Recent projects have included public artworks in support of the decriminalisation of abortion in Northern Ireland, challenging legislative discrimination of the queer community, and participation in the group exhibition Jerwood Collaborate! in London.

image copyrightTheodorah Ndovlu
image captionA portrait of B.O.S.S. artists

The English capital is where Black Obsidian Sound System (B.O.S.S.) are based, and they work across art, sound and radical activism.

Formed by and for QTIBPOC (queer, trans and intersex black and people of colour), the group aims to challenge the perceived norms of sound-system culture across African communities In London - through club nights, art installations, technical workshops and a film documenting QTIBPOC nightlife.

Judges praised their live performances - they've put on events at Somerset House - and "their commitment to community", including an online 24-hour fundraising rave.

image copyrightRuth Clark
image captionA portrait of the Cooking Sections artists

Cooking Sections are the other London-based nominees and they examine the systems that organise the world through food.

Using installation, performance and video, they explore the overlapping boundaries between art, architecture, ecology and geopolitics.

Turner Prize officials applauded the ingenuity of their long-term CLIMAVORE project, which asks questions about how our diet can respond to the climate emergency.
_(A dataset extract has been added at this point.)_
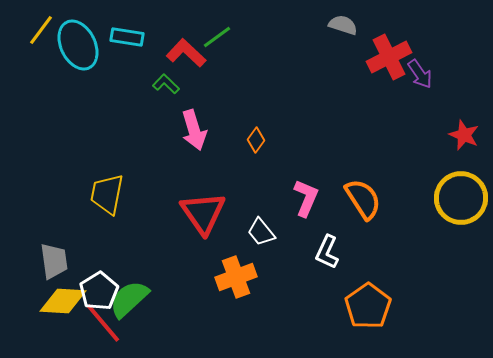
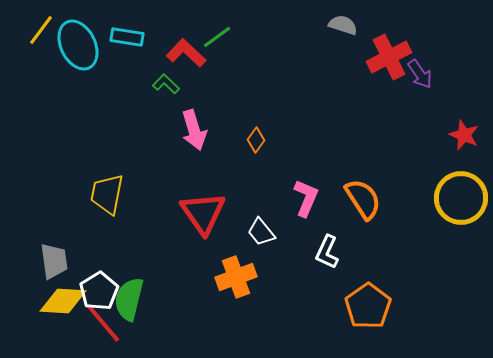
green semicircle: rotated 33 degrees counterclockwise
The duo put on a sound, light and sculpture installation at Tate Britain last year, reflecting on salmon farming, as well as an ongoing installation-performance on the Isle of Skye which sees an underwater oyster table turn into a community dining space at low tide.

image copyrightGentle/Radical
image captionGentle/Radical's Doorstep Revolution

Over in the Cardiff, Gentle/Radical - made up of artists, community workers, performers, faith practitioners, writers and others - are advocating for art as a tool for social change.

They create real and virtual spaces for communities in Wales to engage with culture, such as the creation a pop-up cinema space showing independent films.

Their ongoing Doorstep Revolution helped people to share neighbourhood stories during lockdown.

The jury admired their "deep commitment" to the hyper-local community of their native Riverside.

image copyrightProject Art Works
image captionIlluminating the Wilderness found Project Art Works on location in Glen Affric, Scotland

Last but not least, Project Art Works are a collective of neurodiverse artists and makers based in Hastings.

Neurodiversity is defined as autistic or other neurologically atypical patterns of thought or behaviour.

They explore art through collaborative practice with, for and by neurominorities - and their work appears in exhibitions, events, films and online.

Their recent film, Illuminating the Wilderness, followed members of the collective and their families and carers exploring a remote Scottish glen.

The jury praised their continuing work at Hastings Contemporary, where passers-by could continue to view work in lockdown by looking through the windows of the closed gallery.

An exhibition of all five Turner Prize nominees work will be held at the Herbert Art Gallery and Museum in Coventry from 29 September until 12 January 2022, as part of the UK City of Culture 2021 celebrations.

The winner will be announced on 1 December.